GLSEN Mass. Conference Works to Teach Respect

Tony Hobday READ TIME: 5 MIN.

In 1988, the city of Cambridge lead the way to providing high school-based support for LGBTQ youth with the establishment of Project 10 East, an active gay-straight alliance initiative within the city's high schools.

"School leaders [in Cambridge] are engaged in nurturing safe and welcoming school climates that allow LGBT students to reach their potentials," Ed Byrne, the city's student diversity programs coordinator, told EDGE.

"We coach teachers on culturally competent instruction in our classrooms, and we're working to build a more inclusive curriculum that highlights not only the struggle of the LGBT community but also the resilience and accomplishments of LGBT individuals here in Cambridge and around the world," he said. "These approaches move beyond just punitive reactions to homophobia or bias-related bullying, they proactively educate, inspire empathy and promote mutual respect."

This commitment to prosperity for LGBTQ students in the state enticed the Gay, Lesbian and Straight Education Network (GLSEN), Massachusetts chapter, to hold its second annual conference at MIT in Cambridge on Mar. 30, drawing 340 students, educators, parents and advocates to a daylong block of 25 educational workshops.

To open the conference, a paragon of progress was given in the form of personal stories shared by two people whose differences growing up were only attributed to ignorance of their times.

David Wilson, 48, grew up black in segregated 1960s Boston. He lived most of his mature life following his mother's one rule for fitting in: "Keep your head down, live a cautious, predictable and risk-adverse life." Wilson, like many LGBTQ people growing up prior to the late '80s waited under a cloud of fear to come out later in life.

Zachary Kerr, a transitioning female-to-male high school senior, is the president of his school's GSA and has long been supported by his parents, siblings and peers. Kerr came out at age 14 and began transitioning two years ago.

Kerr quipped, "I remember walking into my band practice and there was a huge banner up that said: 'Congratulations Zachary David Kerr...It's a boy!' Well, so now everyone was wondering who is Zachary David Kerr, and why is he pregnant."

Conference Offers a Plethora of Workshops

The conference offered many workshops.
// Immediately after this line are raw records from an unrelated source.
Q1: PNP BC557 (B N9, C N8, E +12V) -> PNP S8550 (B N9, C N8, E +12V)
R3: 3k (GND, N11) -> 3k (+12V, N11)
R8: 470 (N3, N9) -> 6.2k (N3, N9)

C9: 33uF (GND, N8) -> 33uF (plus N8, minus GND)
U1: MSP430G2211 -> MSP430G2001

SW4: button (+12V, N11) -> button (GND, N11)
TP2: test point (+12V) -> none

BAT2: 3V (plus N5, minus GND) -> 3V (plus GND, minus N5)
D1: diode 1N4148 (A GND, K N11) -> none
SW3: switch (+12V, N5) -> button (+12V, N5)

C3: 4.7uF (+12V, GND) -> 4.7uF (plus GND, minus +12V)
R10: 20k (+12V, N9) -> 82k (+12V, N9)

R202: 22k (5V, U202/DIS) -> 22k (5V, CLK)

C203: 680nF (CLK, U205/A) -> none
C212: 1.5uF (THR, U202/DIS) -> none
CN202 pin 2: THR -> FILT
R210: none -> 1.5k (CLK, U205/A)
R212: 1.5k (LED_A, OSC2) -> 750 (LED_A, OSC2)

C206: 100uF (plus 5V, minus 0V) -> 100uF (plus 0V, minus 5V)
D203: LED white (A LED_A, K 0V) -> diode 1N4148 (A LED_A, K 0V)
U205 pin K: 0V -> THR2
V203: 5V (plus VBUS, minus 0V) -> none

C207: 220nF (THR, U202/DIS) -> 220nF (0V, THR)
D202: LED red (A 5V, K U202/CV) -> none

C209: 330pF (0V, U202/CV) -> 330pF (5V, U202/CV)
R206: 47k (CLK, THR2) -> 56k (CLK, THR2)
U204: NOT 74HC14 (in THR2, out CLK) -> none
In one, Family Equality Council's Senior Programs Associate Andra Oshinsky presented resources to help elementary schools be more welcoming of LGBTQ families. From the first steps to entering elementary to ongoing communications, the FEC has put into place several tools.

Their three-pronged plan include the Snap It and Send It! Initiative to empower individuals to change forms in their communities and to provide the tools and support for organizations that are revising their forms to be more inclusive. The Book Nook is an online resource for teachers and parents to find age-appropriate children's literature about families with LGBT parents. And Breakthrough Conversations present training sessions for community members with questions and concerns as schools become more visible about their inclusion of LGBT families.

"Family Equality Council connects, supports and represents the three million parents who are LGBT in this country and their six million children. Schools need to be intentional about welcoming these modern families," Oshinsky said.

Home-School Queer-Straight Alliance Presents Session

Several students from the Boston Area Homeschoolers Queer-Straight Alliance, a moniker deemed by the young group to be more inclusive, presented a session on the necessity of QSAs or GSAs in schools. The youth, ages 14 to 17, addressed institutions such as military, religious, private and middle schools lacking an alliance group.

Specific values of a GSA in these institutions discussed include strengthening sensibilities since the repeal of "Don't Ask, Don't Tell," providing spiritual guidance to LGBTQ students conflicted by their faiths, defying the status quo and identifying and familiarizing the diversity of LGBTQ families prior to entering high school.

School administrators that deny GSAs based on the position that their schools are already fully welcoming, or who believe GSAs only attract gay students, is "internalized homophobia" that needs to be addressed, according to 17-year-old Kendall, who said, "There are people who are outspokenly allies, and there are people who are outspokenly not allies and then there a lot of people in the middle."

MassEquality Community Organizer Andi Wheeler presented a workshop on the priming techniques for potential activists to pass LGBTQ legislation.

"The workshop centered on how individual stories and public narratives can be organized to address the interest behind a legislator's position," Wheeler told EDGE. "We discussed how to use lobbying tools of the trade to determine what is really holding a legislator back from supporting pro-equality legislation and then discussed district-by-district community organizing tactics."

With the efforts of mounting youth activists, cohesive grassroots organizations, constitutionally conscience politicians and openly expressive celebrities, the weathering on the LGBTQ children of Massachusetts, in their schools and communities, is statistically becoming milder -- yet an encompassing mood of the conference was "there is much work left to be done."